Jim turned a $300,000 tax liability to a tax free $250,000 per year income generator. Not a bad deal. Could you deal with earning $250,000 of tax-free money per year?

Comments

  1. December 1st, 2006| 2:57 pm

    This makes a huge assumption that real estate prices are going up and that they are going up significantly. Can you show an example of how this works in market with stagnating or declining real estate prices?

    It does sound like an interesting loophole, but I’d talk to a tax advisor first before implementing this plan. It seems to me that you’d have to pay some taxes along the line. I fully understand what you are trying to do, but something says there may be an exemption on the 500K tax exemption if it was bought with tax deferred money.

  2. December 1st, 2006| 5:28 pm

    Declining markets in the real estate business rarely happens especially in “nvestment”properties. Yes it happens, but rarely. But if it were to happen you can write off the loss on your taxes if you sell an investment property*not your principle residence*.

    It’s really not a loophole. It’ a tax code. Of course you would want to talk to a tax advisor, but this has been a great way for people to make money in real estate. But you NEVER pay taxes on a deferred tax asset until you cash it out. If you switch the investment property to a primary residence the 1997 tax law allows the selling of a property of 500k is tax free. If you were to sell the property for let’s say 600k, you would be liable for taxes on the 100k if you lived at the residence 2 out of 5 years.

  3. December 1st, 2006| 6:53 pm

    When you say declining markets in real estate business rarely happen in “investment” properties, do you mean commercial properties?

    The investment property that I have in the Boston suburbs is worth less now than it was 3 years ago. And it’s far enough in the negative, that I don’t expect it will be back to even for another two years — if those are are great years in Boston. That’s 5 years where it’s declining or even. How rare is rare when it’s 5 years in a row?

    I see it as a loophole as you are not paying on the basis of the property — the 350k, that you “deferred.” I see why you wouldn’t have to pay that, but it’s something that I’d surely want to confirm with not one, but several tax advisors.

  4. CPA1298
    December 2nd, 2006| 10:19 am

    1031 exchanges can work fine, and are used frequently. Let’s just make sure the terminology is correct; as Lazy Man mentioned, the gains will be taxed eventually, as they are only deferred. Also, in the original case of a property being worth $900,000 with a basis of $300,000, the taxpayer would only pay long-term capital gains on $300,000 of appreciation, which would currently work out to a tax liability of $45,000. Unfortunately, the basis in the new property would only be $600,000, which the taxpayer then depreciates. The problem I’ve seen is that people will go out of their way to buy unattractive properties just to have a place to ‘defer’ their taxes, which does not make economic sense.

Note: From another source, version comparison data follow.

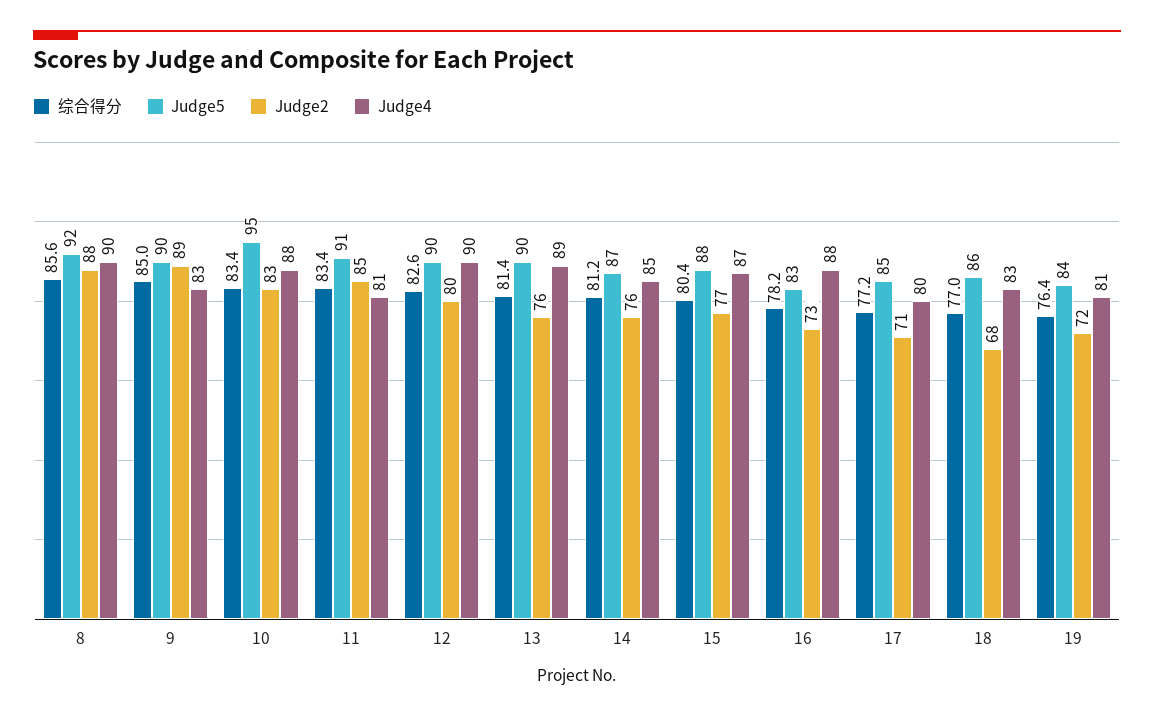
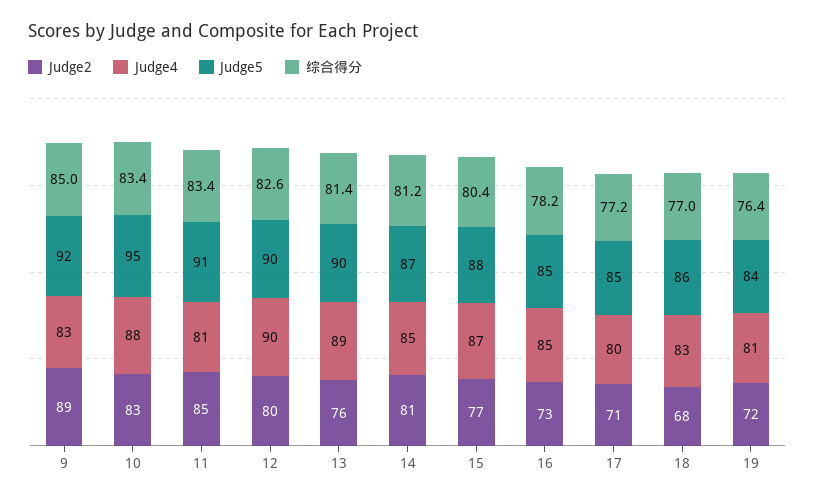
  {
    "综合得分": {
-     "8": 85.6,
      "9": 85,
      "10": 83.4,
      "11": 83.4,
      "12": 82.6,
      "13": 81.4,
      "14": 81.2,
      "15": 80.4,
      "16": 78.2,
      "17": 77.2,
      "18": 77,
      "19": 76.4
    },
    "Judge5": {
-     "8": 92,
-     "9": 90,
+     "9": 92,
      "10": 95,
      "11": 91,
      "12": 90,
      "13": 90,
      "14": 87,
      "15": 88,
-     "16": 83,
+     "16": 85,
      "17": 85,
      "18": 86,
      "19": 84
    },
    "Judge2": {
-     "8": 88,
      "9": 89,
      "10": 83,
      "11": 85,
      "12": 80,
      "13": 76,
-     "14": 76,
+     "14": 81,
      "15": 77,
      "16": 73,
      "17": 71,
      "18": 68,
      "19": 72
    },
    "Judge4": {
-     "8": 90,
      "9": 83,
      "10": 88,
      "11": 81,
      "12": 90,
      "13": 89,
      "14": 85,
      "15": 87,
-     "16": 88,
+     "16": 85,
      "17": 80,
      "18": 83,
      "19": 81
    }
  }

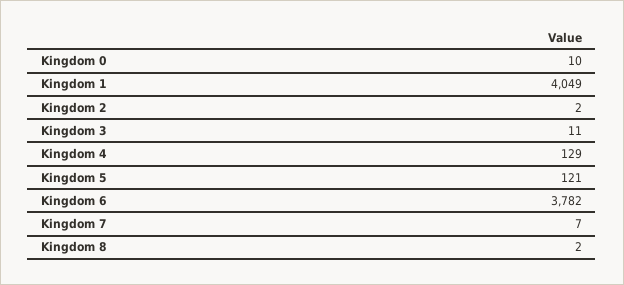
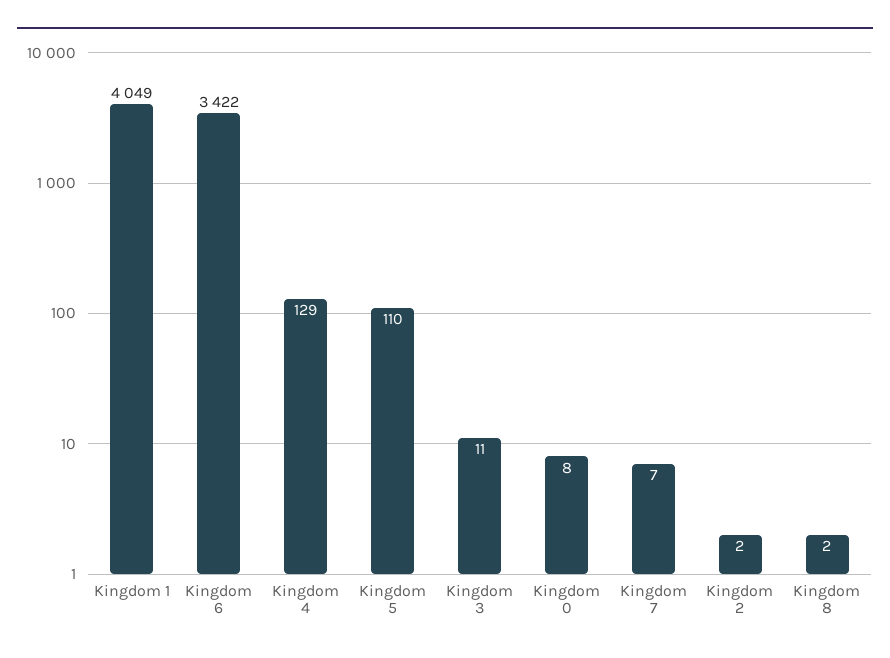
  {
-   "Kingdom 0": 10,
+   "Kingdom 0": 8,
    "Kingdom 1": 4049,
    "Kingdom 2": 2,
    "Kingdom 3": 11,
    "Kingdom 4": 129,
-   "Kingdom 5": 121,
+   "Kingdom 5": 110,
-   "Kingdom 6": 3782,
+   "Kingdom 6": 3422,
    "Kingdom 7": 7,
    "Kingdom 8": 2
  }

  5. December 2nd, 2006| 12:00 pm

    I think you are assuming that you selling the property as a investment property; instead of turning it into a personal residence. From what the law says and my real estate law book, you can 1031 and break down the homes to avoid tax situations. By turning an investment property into a personal residence the Taxpayer Relief Act of 1997 exempted from taxation profits on the sale of a personal residence of up to $500,000 for married couples filing jointly and $250,000 for singles.